Das coaxiale Bändchen nimmt es nicht nur mit den Impulsen sehr genau, es ist auch bezüglich der räumlichen Darstellung von unterschiedlich grossen Klangkörpern ein absolutes Präzisionsgerät.Das coaxiale Bändchen nimmt es nicht nur mit den Impulsen sehr genau, es ist auch bezüglich der räumlichen Darstellung von unterschiedlich grossen Klangkörpern ein absolutes Präzisionsgerät.

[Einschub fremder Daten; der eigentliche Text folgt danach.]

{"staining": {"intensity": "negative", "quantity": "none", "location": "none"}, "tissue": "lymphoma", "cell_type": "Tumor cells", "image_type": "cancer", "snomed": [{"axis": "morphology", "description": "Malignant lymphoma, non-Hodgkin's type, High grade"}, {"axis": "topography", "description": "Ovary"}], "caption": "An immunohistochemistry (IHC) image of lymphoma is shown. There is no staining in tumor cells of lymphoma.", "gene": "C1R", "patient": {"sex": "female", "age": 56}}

Mit einem Preis von Fr. 7900.- das Paar gehören die Piega Coax 10.2 zu den teureren, wenn nicht sogar zu den teuersten Regalboxen des heutigen Marktes, und man darf sich fragen, was man für soviel Geld erhält.

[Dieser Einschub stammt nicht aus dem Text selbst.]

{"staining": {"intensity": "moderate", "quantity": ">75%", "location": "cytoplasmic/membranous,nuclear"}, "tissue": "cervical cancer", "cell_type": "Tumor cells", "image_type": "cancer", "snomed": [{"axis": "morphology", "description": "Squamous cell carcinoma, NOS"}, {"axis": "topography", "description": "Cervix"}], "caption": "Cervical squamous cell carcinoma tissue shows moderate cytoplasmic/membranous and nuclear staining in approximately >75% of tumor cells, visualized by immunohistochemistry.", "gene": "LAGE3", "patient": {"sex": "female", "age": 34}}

Natürlich werden nicht alle Einzelteile einer Piega Coax 10.2 in der Schweiz hergestellt. Die von Piega spezifizierten Bass-Chassis stammen von ScanSpeak, also Dänemark. Das Alu-Gehäuse wird nun in Österreich gefertigt, während die Teile wie Neodym-Magnete, Folien, Klebstoffe, die für die Bändchen benötigt werden, aus aller Welt stammen.

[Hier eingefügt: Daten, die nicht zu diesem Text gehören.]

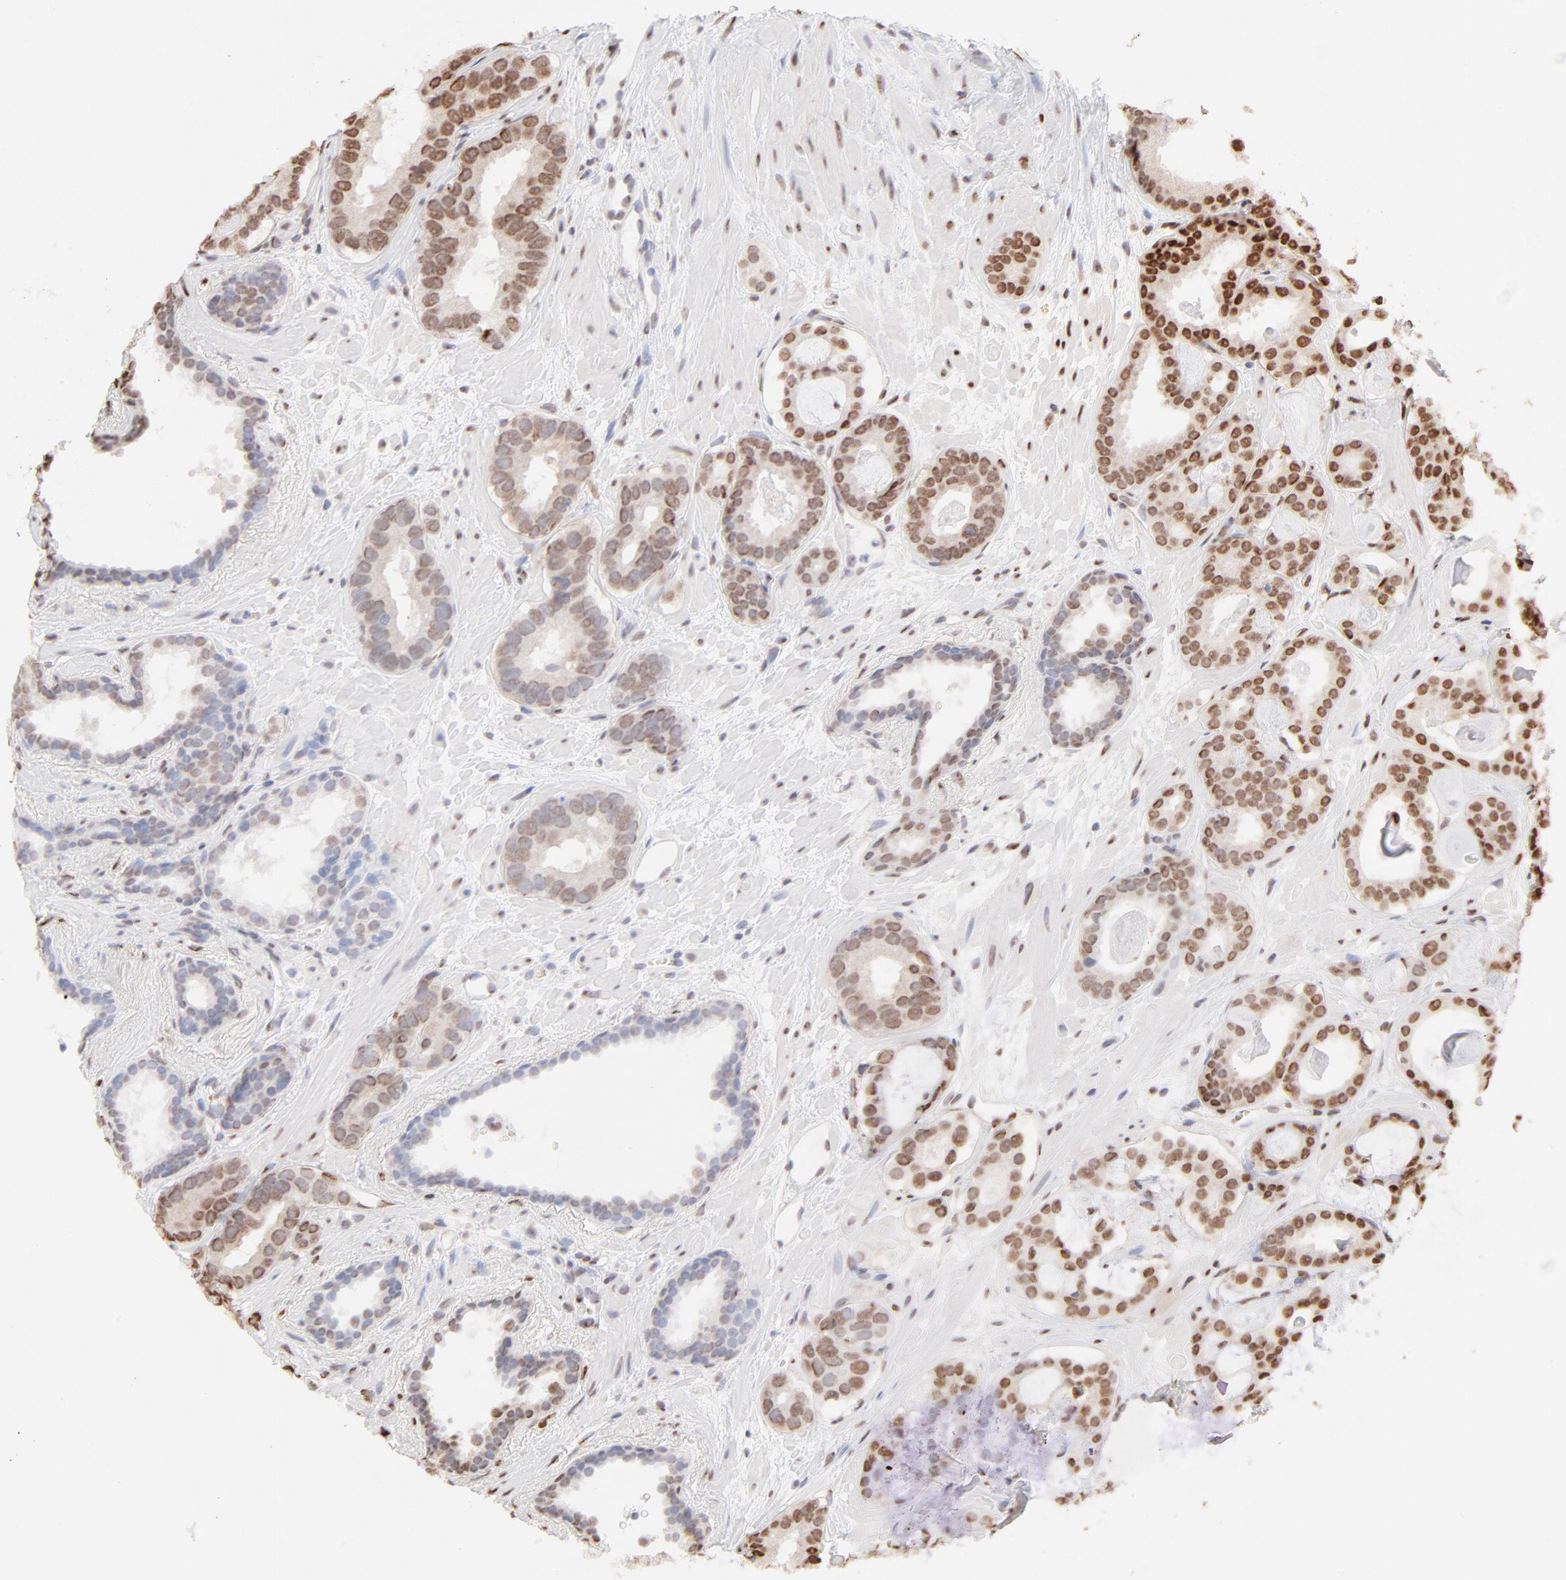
{"staining": {"intensity": "strong", "quantity": ">75%", "location": "nuclear"}, "tissue": "prostate cancer", "cell_type": "Tumor cells", "image_type": "cancer", "snomed": [{"axis": "morphology", "description": "Adenocarcinoma, Low grade"}, {"axis": "topography", "description": "Prostate"}], "caption": "Protein analysis of prostate cancer tissue displays strong nuclear staining in about >75% of tumor cells.", "gene": "TARDBP", "patient": {"sex": "male", "age": 57}}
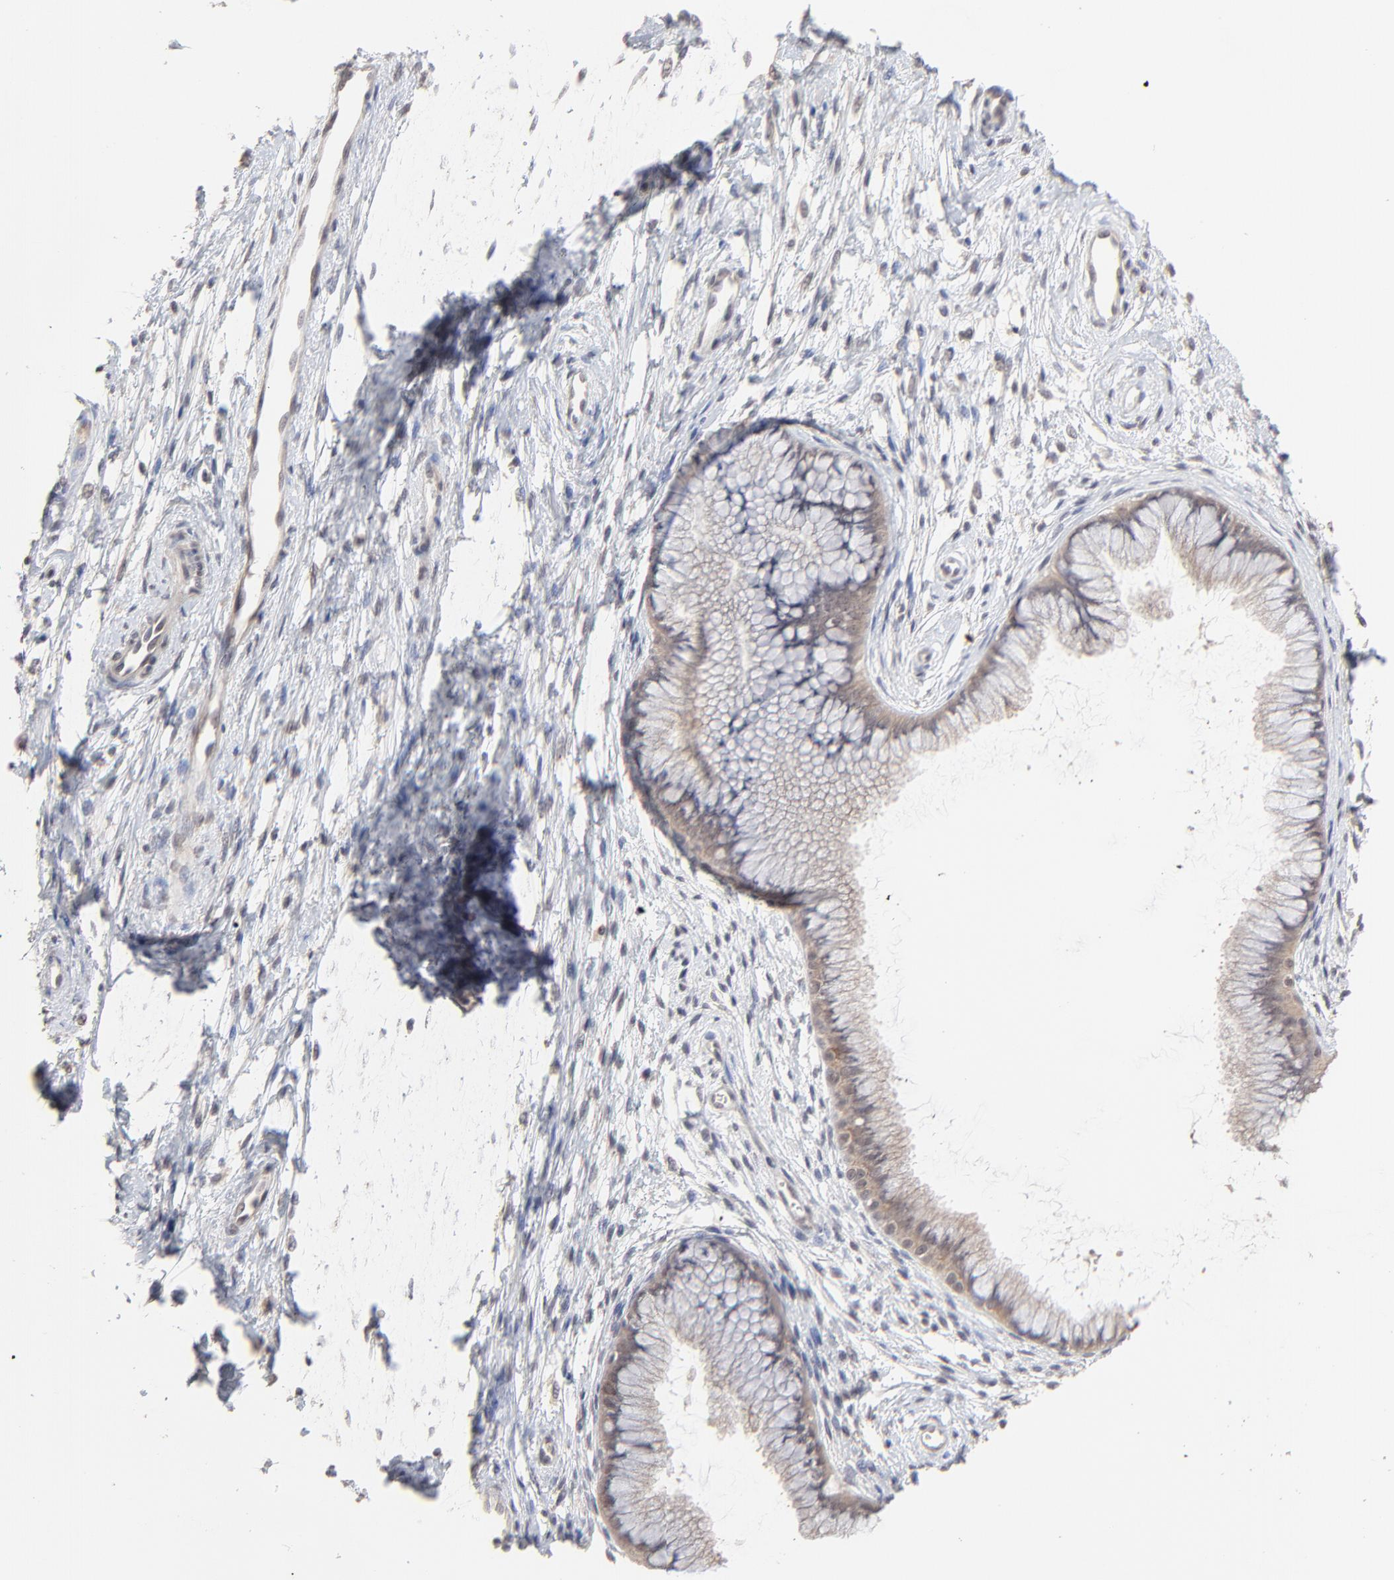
{"staining": {"intensity": "weak", "quantity": ">75%", "location": "cytoplasmic/membranous"}, "tissue": "cervix", "cell_type": "Glandular cells", "image_type": "normal", "snomed": [{"axis": "morphology", "description": "Normal tissue, NOS"}, {"axis": "topography", "description": "Cervix"}], "caption": "IHC histopathology image of normal cervix: human cervix stained using immunohistochemistry (IHC) demonstrates low levels of weak protein expression localized specifically in the cytoplasmic/membranous of glandular cells, appearing as a cytoplasmic/membranous brown color.", "gene": "FAM199X", "patient": {"sex": "female", "age": 39}}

Was aber in der Schweiz, genauer in Horgen am Zürichsee gemacht wird, ist sehr aufwendig und übersteigt die für das Swiss Made Logo notwendigen einheimischen 50% Wertschöpfung bei weitem!

Die Konstruktion geschieht natürlich im eigenen Hause von Meister Kurt Scheuch himself. Daniel Raymann zeichnet mit seinen goldenen Ohren für die Abstimmung verantwortlich. In Horgen geschieht zudem die gesamte Montage der Boxen. Und dazu gehört die extrem aufwendige und gekonnte Bedämpfung der Aluminium Gehäuse mit Idikell, einer viskoelastischen Schwerdämpfungsfolie auf Bitumenbasis.

Markenzeichen Piega

Der grosse Stolz und auch das Markenzeichen von Piega (Piega kommt von piegare = falten - und damit war die Konstruktion der ersten, damals noch gefalteten Bändchen-Membrane gemeint) liegt natürlich bei der Herstellung der Bändchen. 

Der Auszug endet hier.